WASHINGTON - Two weeks into the launch of the federal health insurance exchange, the website is still plagued with problems, leading critics to wonder if the problem is worse than it appears.
There are two key issues at the core of the problem, said Dan Schuyler, a director at Leavitt Partners, a health care group by former Health and Human Services secretary Mike Leavitt. One is the volume, which HHS estimates at 14.6 million unique visitors, and the second is the platform's design.
The main problem, Schuyler said, could be "core fundamental design flow," but it's impossible to know because HHS is saying so little. "Only the contractors and HHS know that," he said.
They need to figure out the problem soon, Schuyler said, if the government is to meet its goal of 7 million new health customers signing up on the exchanges by March 31. "That's 39,000 enrolled a day, and we're not seeing anywhere near that volume," Schuyler said. "If they don't get it fixed within two or three weeks, we may have a backlog of consumers who won't be able to enroll by January 1."
HHS didn't have enough time to test its system for "one of the most complex IT platforms undertaken by the feds or the states," Schuyler said.
HHS did not respond to a request for information, and its website states that there are too many media requests now to answer all of them. However, at the end of the first two weeks, HHS issued a statement:
"We won't stop improving HealthCare.gov until its doors are wide open, and at the end of the six-month open enrollment, millions of Americans gain affordable coverage," said HHS spokeswoman Joanne Peters.
President Obama criticized the problems in a Tuesday interview with KCCI, a Des Moines TV station. "I am the first to acknowledge that the website that was supposed to do this all in a seamless way has had way more glitches than I think are acceptable and we've got people working around the clock to do that," he told the Iowa station. "We've seen some significant progress but until it's 100% I'm not going to be satisfied."
Tuesday, Millward Brown Digital released an analysis showing that 36,000 of the 9.47 million people who visited the site the first week made it to the enrollment page at healthcare.gov, with the assumption that only a small percentage of the visitors were able to enroll. HHS has not released enrollment numbers. Millward Brown is an international market-research group.
Schuyler described the system as analogous to building a house. The core is the foundation, and the ancillary pieces are the windows and deck. If the problem is core, that would be similar to deciding that the ranch house the government already built needs a basement. If it's ancillary, they're just replacing single-pane windows with double-pane windows.
"This feels like a core issue," he said, "but I think we'll have a little bit more insight over the next two weeks."

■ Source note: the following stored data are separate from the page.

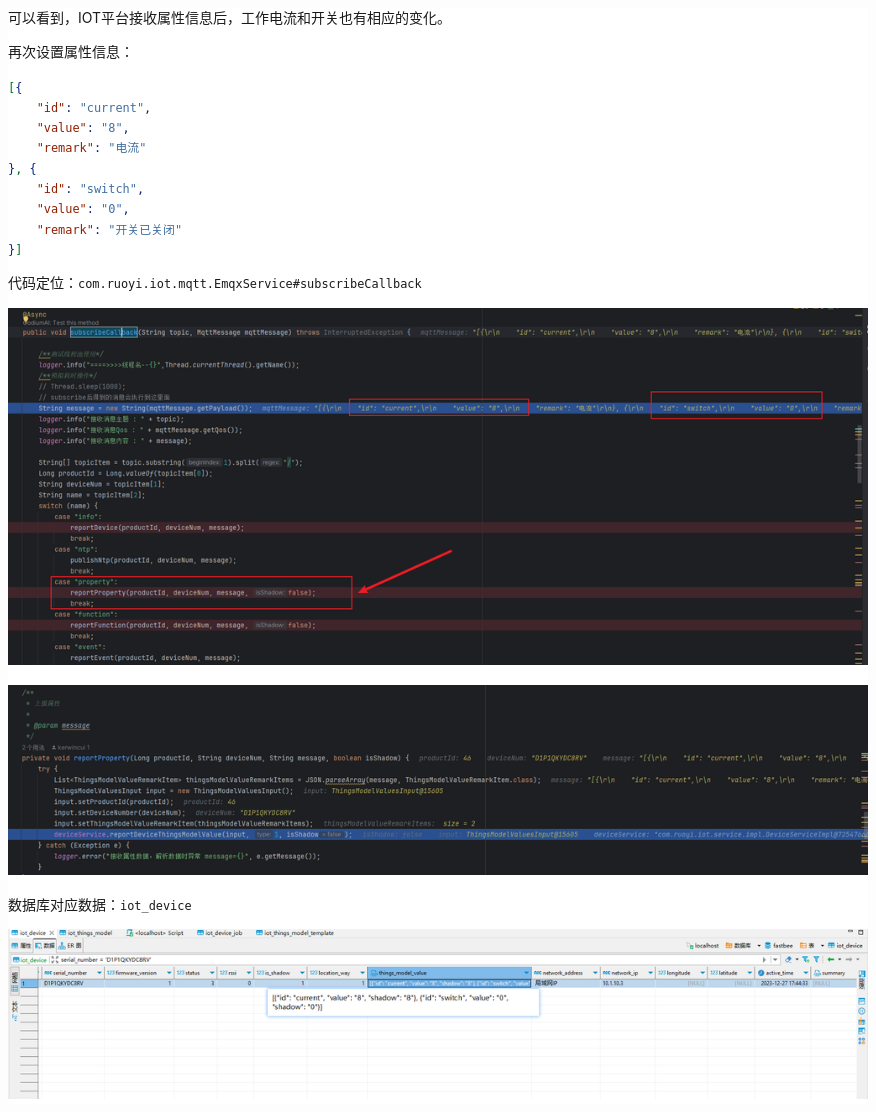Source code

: 可以看到，IOT平台接收属性信息后，工作电流和开关也有相应的变化。

再次设置属性信息：

```json
[{
    "id": "current",
    "value": "8",
    "remark": "电流"
}, {
    "id": "switch",
    "value": "0",
    "remark": "开关已关闭"
}]
```



代码定位：`com.ruoyi.iot.mqtt.EmqxService#subscribeCallback`

![image-20240102105436131](./wumei_DeepIn/image-20240102105436131.png)

![image-20240102105603375](./wumei_DeepIn/image-20240102105603375.png)

数据库对应数据：`iot_device`

![image-20240102105740998](./wumei_DeepIn/image-20240102105740998.png)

He said he's concerned that the easy pieces of code - logging in and creating an account - shouldn't be causing a problem, and it worries him that the more complex areas, such as verifying identity, will also cause problems after the "upfront" problems are fixed.
Part of the problem with the federal exchange is that HHS had to wait until the states had all decided if they were going to have their exchanges before the federal government could build and test their program, said Mark Pauly, professor of health care management at the University of Pennsylvania.

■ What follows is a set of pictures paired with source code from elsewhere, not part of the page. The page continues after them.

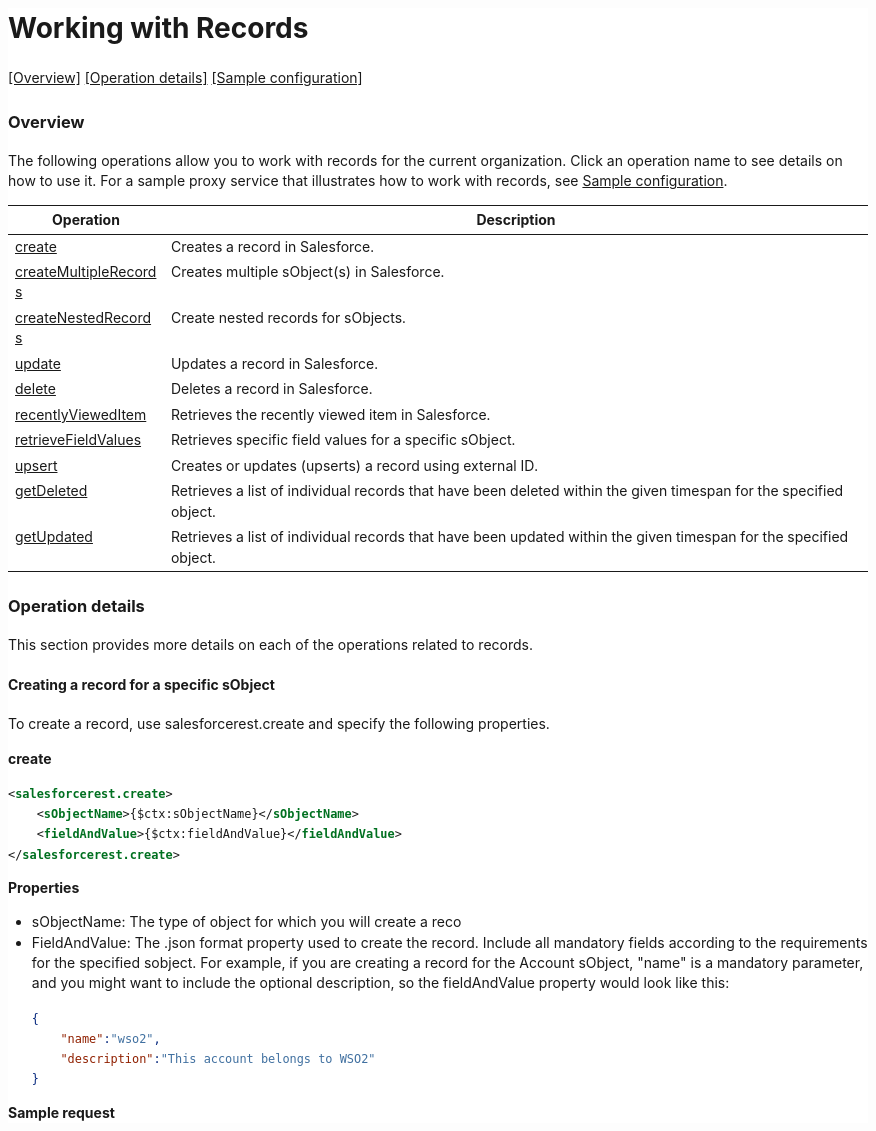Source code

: # Working with Records

[[Overview]](#overview)  [[Operation details]](#operation-details)  [[Sample configuration]](#sample-configuration)

### Overview 

The following operations allow you to work with records for the current organization.  Click an operation name to see details on how to use it.
For a sample proxy service that illustrates how to work with records, see [Sample configuration](#sample-configuration).

| Operation        | Description |
| ------------- |-------------|
| [create](#creating-a-record-for-a-specific-sobject)    | Creates a record in Salesforce. |
| [createMultipleRecords](#creating-multiple-records)      | Creates multiple sObject(s) in Salesforce.|
| [createNestedRecords](#creating-nested-records)      | Create nested records for sObjects. |
| [update](#updating-a-record)    | Updates a record in Salesforce. |
| [delete](#deleting-a-record)      | Deletes a record in Salesforce. |
| [recentlyViewedItem](#retrieving-the-recently-viewed-items)   | Retrieves the recently viewed item in Salesforce.|
| [retrieveFieldValues](#retrieving-specific-field-values)      | Retrieves specific field values for a specific sObject. |
| [upsert](#upserting-a-record-using-an-external-id)    | Creates or updates (upserts) a record using external ID. |
| [getDeleted](#retrieving-a-list-of-deleted-records)      | Retrieves a list of individual records that have been deleted within the given timespan for the specified object. |
| [getUpdated](#retrieving-a-list-of-updated-records)    | Retrieves a list of individual records that have been updated within the given timespan for the specified object. |

### Operation details

This section provides more details on each of the operations related to records.

#### Creating a record for a specific sObject
To create a record, use salesforcerest.create and specify the following properties.

**create**
```xml
<salesforcerest.create>
    <sObjectName>{$ctx:sObjectName}</sObjectName>
    <fieldAndValue>{$ctx:fieldAndValue}</fieldAndValue>
</salesforcerest.create>
```
**Properties**
* sObjectName: The type of object for which you will create a reco
* FieldAndValue: The .json format property used to create the record. Include all mandatory fields according to the requirements for the specified sobject. For example, if you are creating a record for the Account sObject, "name" is a mandatory parameter, and you might want to include the optional description, so the fieldAndValue property would look like this:
    ```json
    {
        "name":"wso2",
        "description":"This account belongs to WSO2"
    }
    ```
**Sample request**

As a member of the first Bush administration, Pauly helped develop the idea of the requirement for individuals to buy health insurance, which is the reason for the creation of the health care exchanges.
However, "I think the history of Medicare Part D is that people eventually figure out their problems, or they get fired and somebody else fixes their problem," Pauly said. "I'll state the obvious: It's going to take time."
They do have time, Pauly said, adding that if he were looking for insurance, he'd probably give the government some time before heading for the website.
HHS should focus on making the exchanges more shopper friendly, said Joel Ario, managing director at Manatt Health Solutions and former director of health insurance exchanges under Obama.
Now, shoppers want to see what plans are available and how much those plans will cost, and they need to be able to do that without creating an account - especially if people haven't been able to get past that step without being booted out of the system.
"I think the concerns are more talk among the careful observers," he said. "The consumers - it's more curiosity. They want to see what's available at this point."